Daí eu indago, é isso que queremos para nosso melhor amigo? Aquele que nos recebe com o maior carinho ao chegarmos em casa, aquele que no meio da noite nos acompanha ao banheiro mesmo quando a vontade é de continuar deitado curtindo a preguicinha?

Nós acabamos sendo impulsionados pela estética, e consequentemente, atingimos o bem estar. Ótimo! Mas tem também quem diga que não liga para aparência e que se sente bem com as gordurinhas a mais. Porém bom senso é essencial e vale lembrar que nossos peludinhos não conhecem estes estados de ânimo próprios dos donos e é bem melhor que ofereçamos uma vida mais calminha e o mais longa possível.

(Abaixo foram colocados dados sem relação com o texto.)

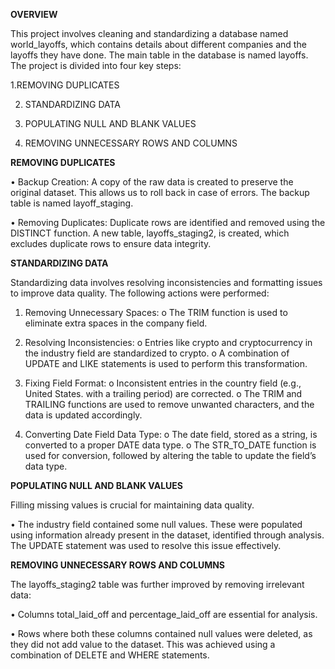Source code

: **OVERVIEW**

This project involves cleaning and standardizing a database named world_layoffs, which contains details about different companies and the layoffs they have done. The main table in the database is named layoffs. The project is divided into four key steps:

1.REMOVING DUPLICATES

2.	STANDARDIZING DATA
   
4.	POPULATING NULL AND BLANK VALUES
   
6.	REMOVING UNNECESSARY ROWS AND COLUMNS

**REMOVING DUPLICATES**

•	Backup Creation: A copy of the raw data is created to preserve the original dataset. This allows us to roll back in case of errors. The backup table is named layoff_staging.

•	Removing Duplicates: Duplicate rows are identified and removed using the DISTINCT function. A new table, layoffs_staging2, is created, which excludes duplicate rows to ensure data integrity.



**STANDARDIZING DATA**

Standardizing data involves resolving inconsistencies and formatting issues to improve data quality. The following actions were performed:

1.	Removing Unnecessary Spaces:
o	The TRIM function is used to eliminate extra spaces in the company field.

3.	Resolving Inconsistencies:
o	Entries like crypto and cryptocurrency in the industry field are standardized to crypto.
o	A combination of UPDATE and LIKE statements is used to perform this transformation.

5.	Fixing Field Format:
o	Inconsistent entries in the country field (e.g., United States. with a trailing period) are corrected.
o	The TRIM and TRAILING functions are used to remove unwanted characters, and the data is updated accordingly.

7.	Converting Date Field Data Type:
o	The date field, stored as a string, is converted to a proper DATE data type.
o	The STR_TO_DATE function is used for conversion, followed by altering the table to update the field’s data type.




**POPULATING NULL AND BLANK VALUES**

Filling missing values is crucial for maintaining data quality.

•	The industry field contained some null values. These were populated using information already present in the dataset, identified through analysis. The UPDATE statement was used to resolve this issue effectively.

**REMOVING UNNECESSARY ROWS AND COLUMNS**

The layoffs_staging2 table was further improved by removing irrelevant data:

•	Columns total_laid_off and percentage_laid_off are essential for analysis.

•	Rows where both these columns contained null values were deleted, as they did not add value to the dataset. This was achieved using a combination of DELETE and WHERE statements.

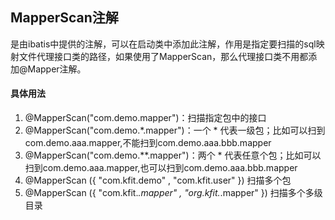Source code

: ## MapperScan注解

是由ibatis中提供的注解，可以在启动类中添加此注解，作用是指定要扫描的sql映射文件代理接口类的路径，如果使用了MapperScan，那么代理接口类不用都添加@Mapper注解。



#### 具体用法

1. @MapperScan("com.demo.mapper")：扫描指定包中的接口
2. @MapperScan("com.demo.*.mapper")：一个 * 代表一级包；比如可以扫到com.demo.aaa.mapper,不能扫到com.demo.aaa.bbb.mapper
3. @MapperScan("com.demo.**.mapper")：两个 * 代表任意个包；比如可以扫到com.demo.aaa.mapper,也可以扫到com.demo.aaa.bbb.mapper
4. @MapperScan ({ "com.kfit.demo" , "com.kfit.user" }) 扫描多个包
5. @MapperScan ({ "com.kfit.*.mapper" , "org.kfit.*.mapper" }) 扫描多个多级目录
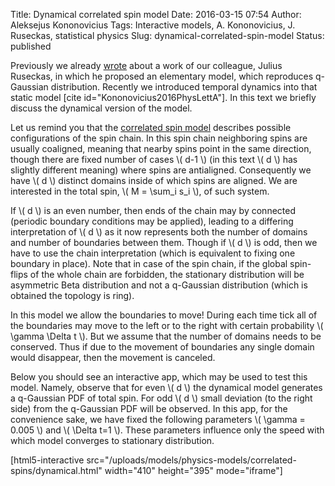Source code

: Title: Dynamical correlated spin model
Date: 2016-03-15 07:54
Author: Aleksejus Kononovicius
Tags: Interactive models, A. Kononovicius, J. Ruseckas, statistical physics
Slug: dynamical-correlated-spin-model
Status: published

Previously we already
[wrote]({filename}/articles/2014/elementary-model-reproducing-q-gaussian-distribution.md)
about a work of our colleague, Julius Ruseckas, in which he proposed an
elementary model, which reproduces q-Gaussian distribution. Recently we
introduced temporal dynamics into that static model \[cite id="Kononovicius2016PhysLettA"\]. In this text we briefly discuss the
dynamical version of the model.

Let us remind you that the [correlated spin
model]({filename}/articles/2014/elementary-model-reproducing-q-gaussian-distribution.md)
describes possible configurations of the spin chain. In this spin chain
neighboring spins are usually coaligned, meaning that nearby spins point
in the same direction, though there are fixed number of cases \\\( d-1 \\\) (in this text \\\(  d \\\) has slightly different meaning) where
spins are antialigned.<!--more--> Consequently we have \\\(  d \\\)
distinct domains inside of which spins are aligned. We are interested in
the total spin, \\\(  M = \sum\_i s\_i  \\\), of such system.

If \\\(  d \\\) is an even number, then ends of the chain may by
connected (periodic boundary conditions may be applied), leading to a
differing interpretation of \\\(  d \\\) as it now represents both the
number of domains and number of boundaries between them. Though if
\\\(  d \\\) is odd, then we have to use the chain interpretation (which
is equivalent to fixing one boundary in place). Note that in case of the
spin chain, if the global spin-flips of the whole chain are forbidden,
the stationary distribution will be asymmetric Beta distribution and not
a q-Gaussian distribution (which is obtained the topology is ring).

In this model we allow the boundaries to move! During each time tick all
of the boundaries may move to the left or to the right with certain
probability \\\(  \gamma \Delta t \\\). But we assume that the number
of domains needs to be conserved. Thus if due to the movement of
boundaries any single domain would disappear, then the movement is
canceled.

Below you should see an interactive app, which may be used to test this
model. Namely, observe that for even \\\(  d \\\) the dynamical model
generates a q-Gaussian PDF of total spin. For odd \\\(  d \\\) small
deviation (to the right side) from the q-Gaussian PDF will be observed.
In this app, for the convenience sake, we have fixed the following
parameters \\\(  \gamma = 0.005 \\\) and \\\(  \Delta t=1 \\\). These
parameters influence only the speed with which model converges to
stationary distribution.

[html5-interactive
src="/uploads/models/physics-models/correlated-spins/dynamical.html" width="410"
height="395" mode="iframe"]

Então sugiro sempre seguir à risca a quantidade indicada no pacote da ração de acordo com o tamanho do peludo e dividindo a porção pelas quantidades diárias de alimentação do amiguinho. Mas e se, mesmo assim, seu cãozinho ainda apresentar um sobrepeso?

Bem da verdade que nem sempre a obesidade é por comer em excesso. E então seria bom dar um pulinho no veterinário e checar hormônios e glândulas que influenciem no peso corporal do animal.

Também é bom lembrar que cães castrados apresentam tendência à engordar.

E como podemos evitar a obesidade?

Medidas simples podem ser adotadas:

1. Convencer-se do estado de obesidade do seu cão e observar tudo o que o animal come durante o dia.

2. Reduzir 20 a 40 % o valor energético da sua ração (sem diminuir o volume, pois os nutricionistas demonstraram que o cão acostumado a um certo volume de alimentos, tende a mantê-lo, mesmo que a alimentação seja menos energética).

3. Fracionar a ração ao longo do dia, pois mantém seu animalzinho saciado sempre.

4. Procurar por alimentos dietéticos, vendidos pelos veterinários, especiais para vencer a obesidade. Uma ração especial para cães obesos é fundamental e já existem muitas diferentes marcas disponíveis no mercado.

5. Dispensar as guloseimas e tudo o que for excedente. Ficar somente com a porção diária da ração, em quantidade reduzida, que já o saciará

6. Fazer com que beba tanta água quanto seja possível.

7. Impor-lhe um exercício físico regular. Passear diariamente ajuda tanto ao peludinho quanto à você!

8. Estabelecer um programa preciso de emagrecimento junto com o veterinário que o trata.

9. Comprovar regularmente os progressos obtidos com a ajuda de uma balança e apontar os resultados num diagrama.

10. Uma vez que se encontre em forma, manter um regime de conservação para evitar a recaída (este regime será 10% inferior ao que o cão comia antes de ficar obeso).